Source texts of formatted documents

•••

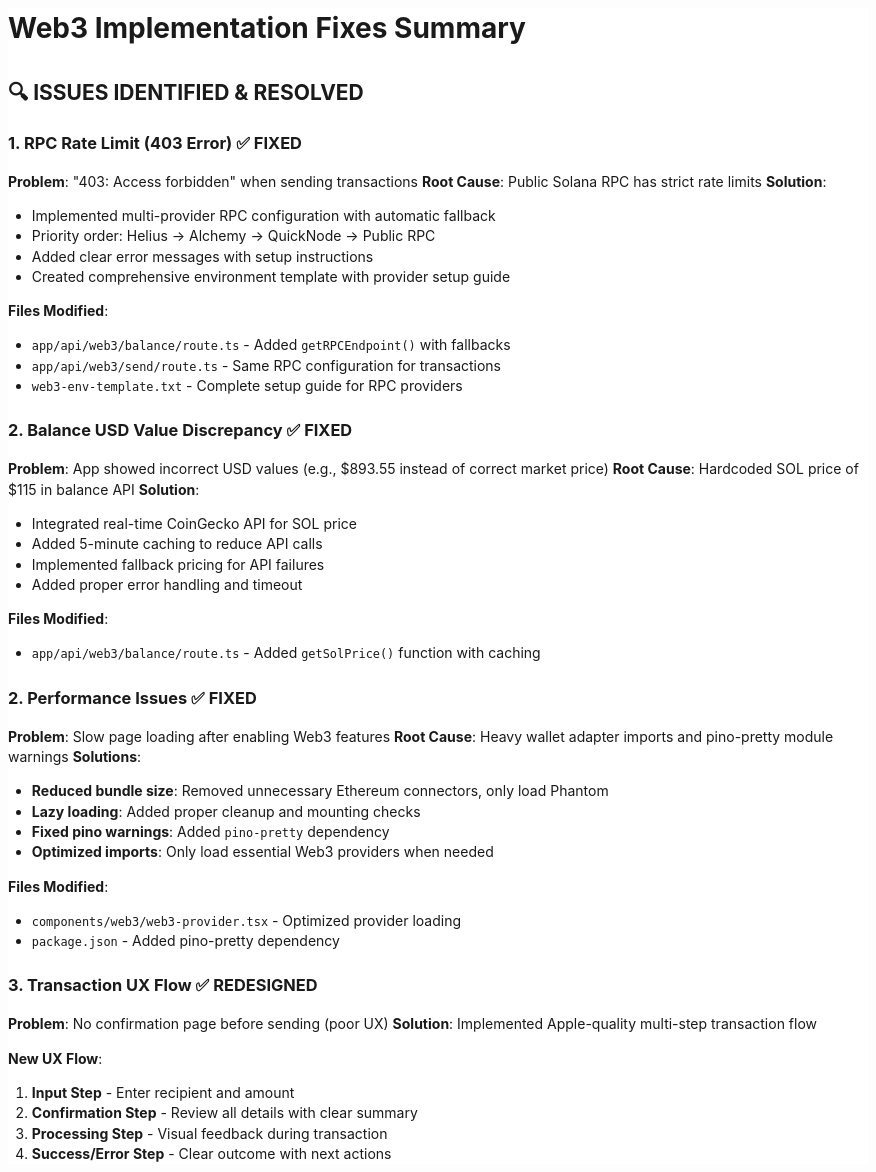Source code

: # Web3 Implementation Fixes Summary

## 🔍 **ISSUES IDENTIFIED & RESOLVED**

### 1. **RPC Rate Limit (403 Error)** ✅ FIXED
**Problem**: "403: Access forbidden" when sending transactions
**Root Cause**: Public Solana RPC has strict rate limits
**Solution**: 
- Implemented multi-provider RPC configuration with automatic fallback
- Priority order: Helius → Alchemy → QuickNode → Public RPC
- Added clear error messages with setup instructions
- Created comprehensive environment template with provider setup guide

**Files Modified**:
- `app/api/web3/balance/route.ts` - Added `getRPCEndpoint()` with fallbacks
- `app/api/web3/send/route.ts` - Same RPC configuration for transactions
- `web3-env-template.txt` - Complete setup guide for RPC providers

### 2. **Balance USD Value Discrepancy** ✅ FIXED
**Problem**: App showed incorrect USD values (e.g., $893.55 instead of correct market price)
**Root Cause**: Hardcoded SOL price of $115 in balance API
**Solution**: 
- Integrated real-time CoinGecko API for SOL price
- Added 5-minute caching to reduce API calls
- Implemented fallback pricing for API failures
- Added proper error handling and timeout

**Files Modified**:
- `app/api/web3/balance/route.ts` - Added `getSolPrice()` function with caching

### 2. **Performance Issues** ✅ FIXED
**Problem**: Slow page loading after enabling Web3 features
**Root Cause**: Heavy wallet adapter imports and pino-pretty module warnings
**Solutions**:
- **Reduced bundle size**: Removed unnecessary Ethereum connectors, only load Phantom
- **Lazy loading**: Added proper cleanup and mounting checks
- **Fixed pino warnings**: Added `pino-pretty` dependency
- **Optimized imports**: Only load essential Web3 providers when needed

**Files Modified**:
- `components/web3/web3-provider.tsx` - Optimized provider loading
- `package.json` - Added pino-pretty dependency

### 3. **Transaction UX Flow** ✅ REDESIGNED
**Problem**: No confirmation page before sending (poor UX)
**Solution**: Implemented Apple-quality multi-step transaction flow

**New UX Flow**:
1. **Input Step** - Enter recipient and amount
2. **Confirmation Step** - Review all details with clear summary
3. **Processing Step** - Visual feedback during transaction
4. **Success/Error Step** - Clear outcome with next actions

•••

▸ **Work instruction**
Edit these lines so that every "Files Modified" becomes "Files Changed", keeping everything else the same. Leave the pictures out of your answer.

▸ **Result of this exercise**
Source code

: # Web3 Implementation Fixes Summary

## 🔍 **ISSUES IDENTIFIED & RESOLVED**

### 1. **RPC Rate Limit (403 Error)** ✅ FIXED
**Problem**: "403: Access forbidden" when sending transactions
**Root Cause**: Public Solana RPC has strict rate limits
**Solution**: 
- Implemented multi-provider RPC configuration with automatic fallback
- Priority order: Helius → Alchemy → QuickNode → Public RPC
- Added clear error messages with setup instructions
- Created comprehensive environment template with provider setup guide

**Files Changed**:
- `app/api/web3/balance/route.ts` - Added `getRPCEndpoint()` with fallbacks
- `app/api/web3/send/route.ts` - Same RPC configuration for transactions
- `web3-env-template.txt` - Complete setup guide for RPC providers

### 2. **Balance USD Value Discrepancy** ✅ FIXED
**Problem**: App showed incorrect USD values (e.g., $893.55 instead of correct market price)
**Root Cause**: Hardcoded SOL price of $115 in balance API
**Solution**: 
- Integrated real-time CoinGecko API for SOL price
- Added 5-minute caching to reduce API calls
- Implemented fallback pricing for API failures
- Added proper error handling and timeout

**Files Changed**:
- `app/api/web3/balance/route.ts` - Added `getSolPrice()` function with caching

### 2. **Performance Issues** ✅ FIXED
**Problem**: Slow page loading after enabling Web3 features
**Root Cause**: Heavy wallet adapter imports and pino-pretty module warnings
**Solutions**:
- **Reduced bundle size**: Removed unnecessary Ethereum connectors, only load Phantom
- **Lazy loading**: Added proper cleanup and mounting checks
- **Fixed pino warnings**: Added `pino-pretty` dependency
- **Optimized imports**: Only load essential Web3 providers when needed

**Files Changed**:
- `components/web3/web3-provider.tsx` - Optimized provider loading
- `package.json` - Added pino-pretty dependency

### 3. **Transaction UX Flow** ✅ REDESIGNED
**Problem**: No confirmation page before sending (poor UX)
**Solution**: Implemented Apple-quality multi-step transaction flow

**New UX Flow**:
1. **Input Step** - Enter recipient and amount
2. **Confirmation Step** - Review all details with clear summary
3. **Processing Step** - Visual feedback during transaction
4. **Success/Error Step** - Clear outcome with next actions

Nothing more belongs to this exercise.